1886 Cafe & Bakery Cheese Soup
Total Time: 1 hr 30 mins
Preparation Time: 30 mins
Cook Time: 1 hr
Ingredients
- Servings: 6
- 1/4 cup butter
- 1/2 cup onion, minced
- 1/2 cup carrot, minced
- 1/2 cup celery, minced
- 1/4 cup flour
- 1 1/2 tablespoons cornstarch
- 4 cups chicken stock
- 4 cups milk
- 1/4 teaspoon baking soda
- 1 lb velveeta cheese, grated
- 1 teaspoon dried parsley
- 1 pinch cayenne (to taste)
- 1 pinch paprika (to taste)
- 1 teaspoon salt (to taste)
- 1 teaspoon pepper (to taste)
Recipe
- 1 melt butter in large saucepan.
- 2 over med-high heat saute onion, carrots and celery until transulcent and tender, about 3 - 5 minutes.
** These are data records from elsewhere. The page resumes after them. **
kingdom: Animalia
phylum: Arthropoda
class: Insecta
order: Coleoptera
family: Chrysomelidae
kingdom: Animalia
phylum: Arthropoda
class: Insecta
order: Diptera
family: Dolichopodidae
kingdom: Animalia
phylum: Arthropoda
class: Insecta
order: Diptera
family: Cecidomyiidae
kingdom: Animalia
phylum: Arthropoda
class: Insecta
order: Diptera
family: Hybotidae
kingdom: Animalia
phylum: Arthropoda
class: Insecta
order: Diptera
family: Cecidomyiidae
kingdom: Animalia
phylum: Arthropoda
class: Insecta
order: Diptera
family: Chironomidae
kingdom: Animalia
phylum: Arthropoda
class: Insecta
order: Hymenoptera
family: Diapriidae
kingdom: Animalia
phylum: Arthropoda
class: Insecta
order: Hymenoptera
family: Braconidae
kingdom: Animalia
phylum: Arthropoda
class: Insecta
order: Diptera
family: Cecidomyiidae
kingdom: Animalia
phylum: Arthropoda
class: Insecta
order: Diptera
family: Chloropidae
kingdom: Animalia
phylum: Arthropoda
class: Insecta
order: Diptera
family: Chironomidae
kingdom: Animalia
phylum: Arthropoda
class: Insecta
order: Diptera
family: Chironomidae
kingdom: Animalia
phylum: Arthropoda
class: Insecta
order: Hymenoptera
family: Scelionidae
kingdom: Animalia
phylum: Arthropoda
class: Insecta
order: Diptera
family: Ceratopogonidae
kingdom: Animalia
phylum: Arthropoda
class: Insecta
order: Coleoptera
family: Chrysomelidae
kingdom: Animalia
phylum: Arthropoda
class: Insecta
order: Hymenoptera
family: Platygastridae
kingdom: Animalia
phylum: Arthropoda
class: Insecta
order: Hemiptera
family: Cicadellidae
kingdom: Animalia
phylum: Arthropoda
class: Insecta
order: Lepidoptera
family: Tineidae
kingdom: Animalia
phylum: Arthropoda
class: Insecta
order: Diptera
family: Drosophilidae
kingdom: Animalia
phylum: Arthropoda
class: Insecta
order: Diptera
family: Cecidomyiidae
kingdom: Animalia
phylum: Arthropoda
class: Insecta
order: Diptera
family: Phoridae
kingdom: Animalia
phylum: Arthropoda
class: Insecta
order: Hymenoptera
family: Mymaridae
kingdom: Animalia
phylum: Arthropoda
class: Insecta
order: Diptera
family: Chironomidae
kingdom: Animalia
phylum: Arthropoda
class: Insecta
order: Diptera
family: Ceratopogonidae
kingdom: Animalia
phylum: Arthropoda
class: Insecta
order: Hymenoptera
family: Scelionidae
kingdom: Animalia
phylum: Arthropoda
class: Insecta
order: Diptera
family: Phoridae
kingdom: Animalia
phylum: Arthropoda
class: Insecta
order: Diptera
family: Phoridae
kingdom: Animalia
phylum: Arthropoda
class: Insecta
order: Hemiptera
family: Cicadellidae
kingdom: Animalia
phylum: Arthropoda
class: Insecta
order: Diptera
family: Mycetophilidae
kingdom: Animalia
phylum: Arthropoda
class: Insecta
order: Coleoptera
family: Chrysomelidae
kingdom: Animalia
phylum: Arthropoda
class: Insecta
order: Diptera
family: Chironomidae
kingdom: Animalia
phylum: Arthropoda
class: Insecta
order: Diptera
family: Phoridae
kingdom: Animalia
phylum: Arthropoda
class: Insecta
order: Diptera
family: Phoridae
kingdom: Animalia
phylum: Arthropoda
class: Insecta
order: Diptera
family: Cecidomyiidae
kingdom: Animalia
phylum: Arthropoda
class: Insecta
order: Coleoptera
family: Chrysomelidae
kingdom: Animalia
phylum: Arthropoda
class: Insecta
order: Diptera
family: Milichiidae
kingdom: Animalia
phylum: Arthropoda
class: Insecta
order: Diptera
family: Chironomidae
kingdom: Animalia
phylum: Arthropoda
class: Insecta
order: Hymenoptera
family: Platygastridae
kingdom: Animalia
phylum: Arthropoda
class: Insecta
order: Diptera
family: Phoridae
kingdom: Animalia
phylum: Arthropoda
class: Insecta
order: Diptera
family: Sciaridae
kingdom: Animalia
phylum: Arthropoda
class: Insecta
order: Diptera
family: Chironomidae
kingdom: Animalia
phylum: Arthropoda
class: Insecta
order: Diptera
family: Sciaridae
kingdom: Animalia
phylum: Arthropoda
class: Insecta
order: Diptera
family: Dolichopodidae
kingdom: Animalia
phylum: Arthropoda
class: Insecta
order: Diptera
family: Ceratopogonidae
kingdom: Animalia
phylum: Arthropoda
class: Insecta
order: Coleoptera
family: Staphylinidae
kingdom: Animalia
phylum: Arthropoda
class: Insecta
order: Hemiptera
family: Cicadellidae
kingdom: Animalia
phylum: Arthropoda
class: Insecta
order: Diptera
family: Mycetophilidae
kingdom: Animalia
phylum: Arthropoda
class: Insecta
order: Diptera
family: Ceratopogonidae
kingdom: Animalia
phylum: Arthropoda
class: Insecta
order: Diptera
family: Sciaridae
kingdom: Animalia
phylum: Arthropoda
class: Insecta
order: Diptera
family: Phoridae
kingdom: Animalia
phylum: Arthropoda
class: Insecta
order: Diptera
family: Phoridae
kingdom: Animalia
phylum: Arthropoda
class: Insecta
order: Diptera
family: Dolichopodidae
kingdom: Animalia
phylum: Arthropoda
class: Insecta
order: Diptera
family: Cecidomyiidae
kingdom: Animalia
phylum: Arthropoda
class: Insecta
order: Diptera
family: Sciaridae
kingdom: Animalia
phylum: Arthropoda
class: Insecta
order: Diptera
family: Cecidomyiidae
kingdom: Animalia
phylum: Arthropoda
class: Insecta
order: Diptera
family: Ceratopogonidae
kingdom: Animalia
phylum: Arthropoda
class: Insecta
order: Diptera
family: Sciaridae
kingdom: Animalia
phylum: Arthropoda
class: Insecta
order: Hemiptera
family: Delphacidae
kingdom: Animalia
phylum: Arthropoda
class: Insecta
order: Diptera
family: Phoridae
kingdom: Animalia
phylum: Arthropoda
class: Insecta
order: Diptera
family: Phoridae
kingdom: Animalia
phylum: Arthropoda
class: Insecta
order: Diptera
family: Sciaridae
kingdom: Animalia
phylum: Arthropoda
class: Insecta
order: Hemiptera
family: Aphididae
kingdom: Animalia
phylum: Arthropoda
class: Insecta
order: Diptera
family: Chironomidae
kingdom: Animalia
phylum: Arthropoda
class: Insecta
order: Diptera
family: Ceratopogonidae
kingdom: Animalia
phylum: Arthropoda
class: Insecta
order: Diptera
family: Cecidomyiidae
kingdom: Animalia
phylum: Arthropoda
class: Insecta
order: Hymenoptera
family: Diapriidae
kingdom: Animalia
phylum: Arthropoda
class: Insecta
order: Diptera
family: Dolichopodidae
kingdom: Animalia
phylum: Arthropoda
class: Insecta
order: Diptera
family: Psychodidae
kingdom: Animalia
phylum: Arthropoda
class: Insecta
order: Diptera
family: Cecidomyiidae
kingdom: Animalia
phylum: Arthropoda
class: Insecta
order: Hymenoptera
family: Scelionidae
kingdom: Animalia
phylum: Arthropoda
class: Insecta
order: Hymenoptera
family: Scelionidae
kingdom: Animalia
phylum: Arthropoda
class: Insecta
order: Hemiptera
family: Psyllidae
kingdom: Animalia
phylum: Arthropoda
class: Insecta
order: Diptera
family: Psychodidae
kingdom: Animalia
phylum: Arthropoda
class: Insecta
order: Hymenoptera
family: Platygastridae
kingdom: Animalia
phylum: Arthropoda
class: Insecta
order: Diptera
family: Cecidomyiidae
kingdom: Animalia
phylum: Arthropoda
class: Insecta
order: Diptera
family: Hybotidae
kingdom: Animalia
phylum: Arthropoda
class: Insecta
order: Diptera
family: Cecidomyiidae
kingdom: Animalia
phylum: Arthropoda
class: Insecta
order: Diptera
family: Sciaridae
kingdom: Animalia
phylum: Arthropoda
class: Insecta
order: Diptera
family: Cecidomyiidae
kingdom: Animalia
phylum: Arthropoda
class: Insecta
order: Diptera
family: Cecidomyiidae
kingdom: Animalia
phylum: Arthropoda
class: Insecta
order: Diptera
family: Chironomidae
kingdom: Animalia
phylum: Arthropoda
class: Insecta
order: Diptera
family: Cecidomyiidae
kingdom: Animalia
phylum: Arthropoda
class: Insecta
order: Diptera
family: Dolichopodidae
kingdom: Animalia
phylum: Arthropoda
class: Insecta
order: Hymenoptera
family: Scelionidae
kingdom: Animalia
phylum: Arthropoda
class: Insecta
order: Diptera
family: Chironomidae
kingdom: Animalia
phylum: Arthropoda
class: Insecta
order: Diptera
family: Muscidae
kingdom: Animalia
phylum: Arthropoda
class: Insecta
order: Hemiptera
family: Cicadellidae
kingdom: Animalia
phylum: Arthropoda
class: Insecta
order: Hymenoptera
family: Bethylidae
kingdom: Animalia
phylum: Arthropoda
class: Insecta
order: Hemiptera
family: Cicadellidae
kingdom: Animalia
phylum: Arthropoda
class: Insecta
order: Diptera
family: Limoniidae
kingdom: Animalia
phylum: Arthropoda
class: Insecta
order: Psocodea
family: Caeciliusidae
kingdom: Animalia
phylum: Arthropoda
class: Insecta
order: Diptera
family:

- 3 stir in flour and cornstarch.
- 4 cook about 3-5 minutes.
- 5 add chicken stock and milk gradually, blending until smooth, and reduce by 1/4. do not allow to come to boil. this takes awhile to reduce.
- 6 add baking soda and cheese and stir until melted and thickened, about 10 minutes.
- 7 add parsley, cayenne and paprika.
- 8 keep soup warm over very low heat or in a double boiler if not using immediately.
- 9 season with salt and pepper to taste.